Two other BBC news programs, “BBC World News” and “Wake Up to Money,” interviewed Slear in mid-August about Standard Chartered’s subsequent $340 million settlement with New York State Department of Financial Services. On Aug. 15, “Wake Up to Money” hosts Andy Verity and Robert Miller discussed the settlement with Slear and quizzed him about the size of the settlement, the underlying “U-turn” transactions with Iran, and whether state and federal regulators will continue to target British banks.
Lawsky recently preempted federal regulators by threatening to revoke the license for the New York branch of UK-based Standard Chartered Bank. Lawsky alleged the bank was a “rogue institution” that conspired with the Government of Iran and other Iranian customers to process $250 billion in illegal transactions over the last decade, allegations the bank has rejected as inaccurate and incomplete. Lawsky’s unprecedented action has ruffled feathers both in Washington and London.
In a story by BBC business news reporter Michelle Fleury, Slear was asked if by taking this action Lawsky had thrust himself into the international spotlight. “There’s no doubt that he has, in a day, gone from relative obscurity to being highly well-known,” Slear said. “In the context of being a regulator and seeking political aspirations, that certainly would be a feather in his cap.”

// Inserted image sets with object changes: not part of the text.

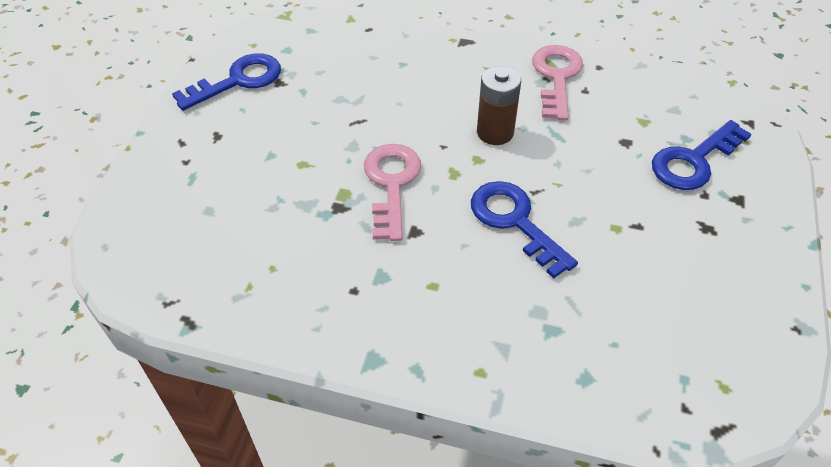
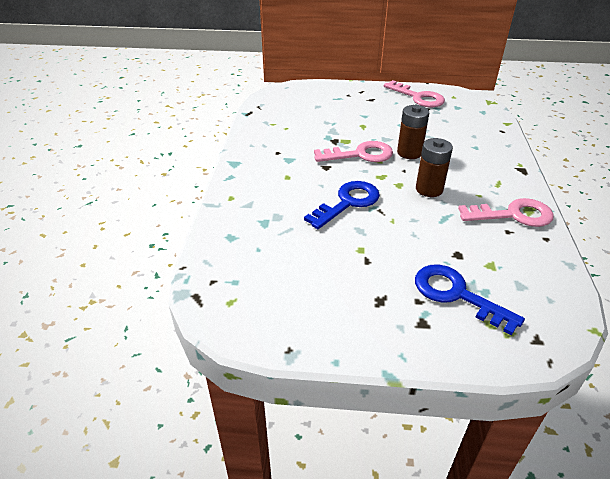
camera: 80 degrees right, 10 degrees down
(238, 81) = (418, 97): blue key -> pink key
(401, 130) = (409, 153): none -> brown battery

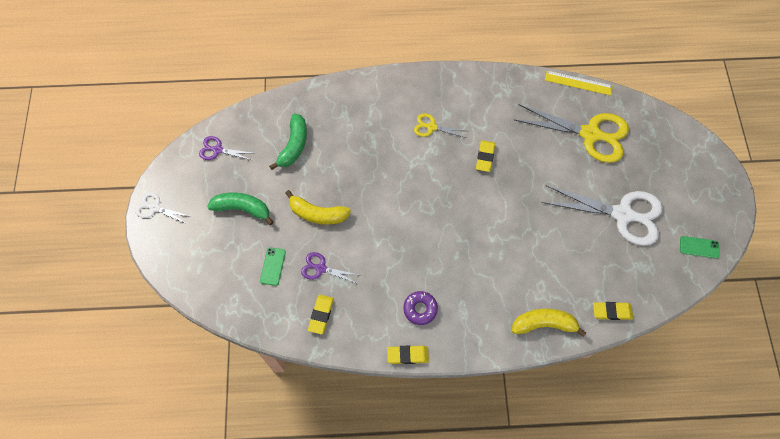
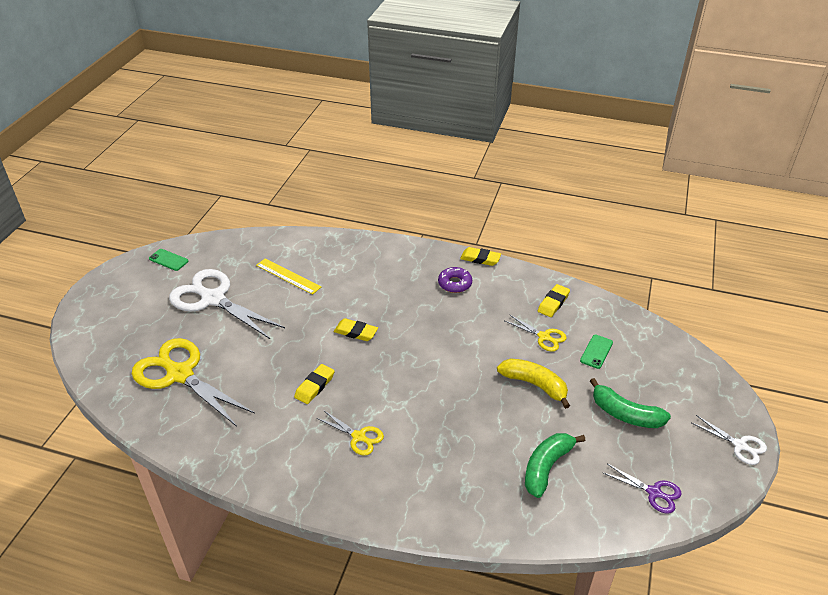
camera: 160 degrees left, 25 degrees down
(321, 268) = (544, 337): purple scissors -> yellow scissors
(544, 324) = (348, 248): yellow banana -> none
(578, 83) = (142, 433): yellow ruler -> yellow ruler (288, 276)
(612, 312) = (284, 241): yellow eraser -> yellow eraser (356, 332)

Later in the four-minute radio story, Slear commented on the reaction of the international finance community to Lawsky’s accusations. The same community should possibly brace itself for similarly strident regulatory actions in the future, he said.
“What we’re seeing is a unique and different and maybe game-changing way that these will be dealt with,” Slear said. “There’s going to be a lot more out in the open, it appears, if Mr. Lawsky has his way.”
BBC Today is the most popular program on Radio 4 and reaches six million listeners each week.
Slear focuses his practice on international trade compliance and enforcement, including economic and trade sanctions, export regulations, and anticorruption laws. He advises domestic, foreign and multinational clients in a wide array of industries, including aerospace, biomedicine, defense, financial services, insurance, Internet services, manufacturing, semiconductor and telecommunications.